[[ DATA EXTRACT open ]]
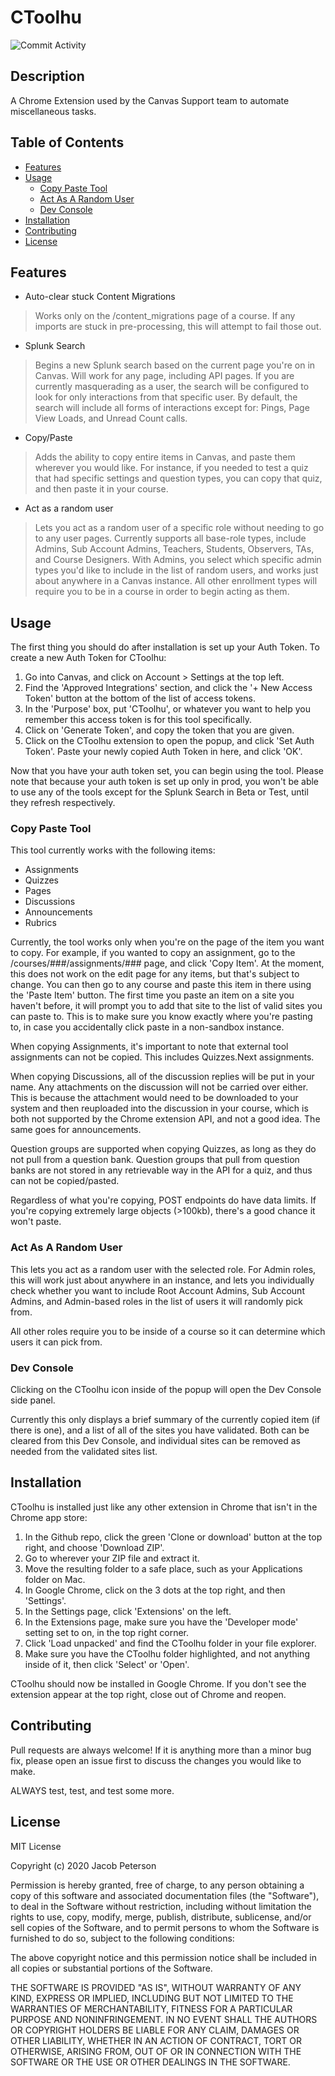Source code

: # CToolhu

![Commit Activity](https://img.shields.io/github/commit-activity/m/Bounty556/Ctoolhu?style=flat-square)

## Description

A Chrome Extension used by the Canvas Support team to automate miscellaneous tasks.

## Table of Contents

- [Features](#features)
- [Usage](#usage)
  * [Copy Paste Tool](#copy-paste-tool)
  * [Act As A Random User](#act-as-a-random-user)
  * [Dev Console](#dev-console)
- [Installation](#installation)
- [Contributing](#contributing)
- [License](#license)

## Features

* Auto-clear stuck Content Migrations
> Works only on the /content_migrations page of a course. If any imports are stuck in pre-processing, this will attempt to fail those out.
* Splunk Search
> Begins a new Splunk search based on the current page you're on in Canvas. Will work for any page, including API pages. If you are currently masquerading as a user, the search will be configured to look for only interactions from that specific user. By default, the search will include all forms of interactions except for: Pings, Page View Loads, and Unread Count calls.
* Copy/Paste
> Adds the ability to copy entire items in Canvas, and paste them wherever you would like. For instance, if you needed to test a quiz that had specific settings and question types, you can copy that quiz, and then paste it in your course.
* Act as a random user
> Lets you act as a random user of a specific role without needing to go to any user pages. Currently supports all base-role types, include Admins, Sub Account Admins, Teachers, Students, Observers, TAs, and Course Designers. With Admins, you select which specific admin types you'd like to include in the list of random users, and works just about anywhere in a Canvas instance. All other enrollment types will require you to be in a course in order to begin acting as them.

## Usage

The first thing you should do after installation is set up your Auth Token. To create a new Auth Token for CToolhu:
1. Go into Canvas, and click on Account > Settings at the top left.
2. Find the 'Approved Integrations' section, and click the '+ New Access Token' button at the bottom of the list of access tokens.
3. In the 'Purpose' box, put 'CToolhu', or whatever you want to help you remember this access token is for this tool specifically.
4. Click on 'Generate Token', and copy the token that you are given.
5. Click on the CToolhu extension to open the popup, and click 'Set Auth Token'. Paste your newly copied Auth Token in here, and click 'OK'.

Now that you have your auth token set, you can begin using the tool. Please note that because your auth token is set up only in prod, you won't be able to use any of the tools except for the Splunk Search in Beta or Test, until they refresh respectively.

### Copy Paste Tool

This tool currently works with the following items:
- Assignments
- Quizzes
- Pages
- Discussions
- Announcements
- Rubrics

Currently, the tool works only when you're on the page of the item you want to copy. For example, if you wanted to copy an assignment, go to the /courses/###/assignments/### page, and click 'Copy Item'. At the moment, this does not work on the edit page for any items, but that's subject to change. You can then go to any course and paste this item in there using the 'Paste Item' button. The first time you paste an item on a site you haven't before, it will prompt you to add that site to the list of valid sites you can paste to. This is to make sure you know exactly where you're pasting to, in case you accidentally click paste in a non-sandbox instance.

When copying Assignments, it's important to note that external tool assignments can not be copied. This includes Quizzes.Next assignments.

When copying Discussions, all of the discussion replies will be put in your name. Any attachments on the discussion will not be carried over either. This is because the attachment would need to be downloaded to your system and then reuploaded into the discussion in your course, which is both not supported by the Chrome extension API, and not a good idea. The same goes for announcements.

Question groups are supported when copying Quizzes, as long as they do not pull from a question bank. Question groups that pull from question banks are not stored in any retrievable way in the API for a quiz, and thus can not be copied/pasted.

Regardless of what you're copying, POST endpoints do have data limits. If you're copying extremely large objects (>100kb), there's a good chance it won't paste.

### Act As A Random User

This lets you act as a random user with the selected role. For Admin roles, this will work just about anywhere in an instance, and lets you individually check whether you want to include Root Account Admins, Sub Account Admins, and Admin-based roles in the list of users it will randomly pick from.

All other roles require you to be inside of a course so it can determine which users it can pick from.

### Dev Console

Clicking on the CToolhu icon inside of the popup will open the Dev Console side panel.

Currently this only displays a brief summary of the currently copied item (if there is one), and a list of all of the sites you have validated. Both can be cleared from this Dev Console, and individual sites can be removed as needed from the validated sites list.

## Installation

CToolhu is installed just like any other extension in Chrome that isn't in the Chrome app store:
1. In the Github repo, click the green 'Clone or download' button at the top right, and choose 'Download ZIP'.
2. Go to wherever your ZIP file and extract it.
3. Move the resulting folder to a safe place, such as your Applications folder on Mac.
4. In Google Chrome, click on the 3 dots at the top right, and then 'Settings'.
5. In the Settings page, click 'Extensions' on the left.
6. In the Extensions page, make sure you have the 'Developer mode' setting set to on, in the top right corner.
7. Click 'Load unpacked' and find the CToolhu folder in your file explorer.
8. Make sure you have the CToolhu folder highlighted, and not anything inside of it, then click 'Select' or 'Open'.

CToolhu should now be installed in Google Chrome. If you don't see the extension appear at the top right, close out of Chrome and reopen.

## Contributing

Pull requests are always welcome! If it is anything more than a minor bug fix, please open an issue first to discuss the changes you would like to make.

ALWAYS test, test, and test some more.

## License

MIT License

Copyright (c) 2020 Jacob Peterson

Permission is hereby granted, free of charge, to any person obtaining a copy
of this software and associated documentation files (the "Software"), to deal
in the Software without restriction, including without limitation the rights
to use, copy, modify, merge, publish, distribute, sublicense, and/or sell
copies of the Software, and to permit persons to whom the Software is
furnished to do so, subject to the following conditions:

The above copyright notice and this permission notice shall be included in all
copies or substantial portions of the Software.

THE SOFTWARE IS PROVIDED "AS IS", WITHOUT WARRANTY OF ANY KIND, EXPRESS OR
IMPLIED, INCLUDING BUT NOT LIMITED TO THE WARRANTIES OF MERCHANTABILITY,
FITNESS FOR A PARTICULAR PURPOSE AND NONINFRINGEMENT. IN NO EVENT SHALL THE
AUTHORS OR COPYRIGHT HOLDERS BE LIABLE FOR ANY CLAIM, DAMAGES OR OTHER
LIABILITY, WHETHER IN AN ACTION OF CONTRACT, TORT OR OTHERWISE, ARISING FROM,
OUT OF OR IN CONNECTION WITH THE SOFTWARE OR THE USE OR OTHER DEALINGS IN THE
SOFTWARE.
[[ DATA EXTRACT closed ]]
## [TASK TO CARRY OUT]
Please update the part of the records that opens with the line containing "Permission is hereby" and closes with the line containing "furnished to do" by replacing "persons" with "people" and changing nothing else. Return only those lines.

## [SOLVED PROBLEM]
Permission is hereby granted, free of charge, to any person obtaining a copy
of this software and associated documentation files (the "Software"), to deal
in the Software without restriction, including without limitation the rights
to use, copy, modify, merge, publish, distribute, sublicense, and/or sell
copies of the Software, and to permit people to whom the Software is
furnished to do so, subject to the following conditions:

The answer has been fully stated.